The problem -> Can you reproduce the listing below line for line, without changing anything?
>>
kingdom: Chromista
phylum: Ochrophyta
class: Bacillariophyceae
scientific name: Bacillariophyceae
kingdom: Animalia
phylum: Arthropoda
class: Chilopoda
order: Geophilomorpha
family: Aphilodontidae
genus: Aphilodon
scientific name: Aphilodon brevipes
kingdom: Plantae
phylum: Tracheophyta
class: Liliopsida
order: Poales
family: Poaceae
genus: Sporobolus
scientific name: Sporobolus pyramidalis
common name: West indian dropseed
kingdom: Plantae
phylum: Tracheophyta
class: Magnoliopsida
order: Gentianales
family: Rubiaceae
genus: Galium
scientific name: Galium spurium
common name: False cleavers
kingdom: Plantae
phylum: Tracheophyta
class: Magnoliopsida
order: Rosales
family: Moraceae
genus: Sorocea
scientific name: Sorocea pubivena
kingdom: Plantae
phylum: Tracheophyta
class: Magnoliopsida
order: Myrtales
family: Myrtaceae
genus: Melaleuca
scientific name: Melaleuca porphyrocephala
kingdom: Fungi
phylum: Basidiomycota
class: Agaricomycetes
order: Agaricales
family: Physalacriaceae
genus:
<<
Result of this exercise ->
kingdom: Chromista
phylum: Ochrophyta
class: Bacillariophyceae
scientific name: Bacillariophyceae
kingdom: Animalia
phylum: Arthropoda
class: Chilopoda
order: Geophilomorpha
family: Aphilodontidae
genus: Aphilodon
scientific name: Aphilodon brevipes
kingdom: Plantae
phylum: Tracheophyta
class: Liliopsida
order: Poales
family: Poaceae
genus: Sporobolus
scientific name: Sporobolus pyramidalis
common name: West indian dropseed
kingdom: Plantae
phylum: Tracheophyta
class: Magnoliopsida
order: Gentianales
family: Rubiaceae
genus: Galium
scientific name: Galium spurium
common name: False cleavers
kingdom: Plantae
phylum: Tracheophyta
class: Magnoliopsida
order: Rosales
family: Moraceae
genus: Sorocea
scientific name: Sorocea pubivena
kingdom: Plantae
phylum: Tracheophyta
class: Magnoliopsida
order: Myrtales
family: Myrtaceae
genus: Melaleuca
scientific name: Melaleuca porphyrocephala
kingdom: Fungi
phylum: Basidiomycota
class: Agaricomycetes
order: Agaricales
family: Physalacriaceae
genus:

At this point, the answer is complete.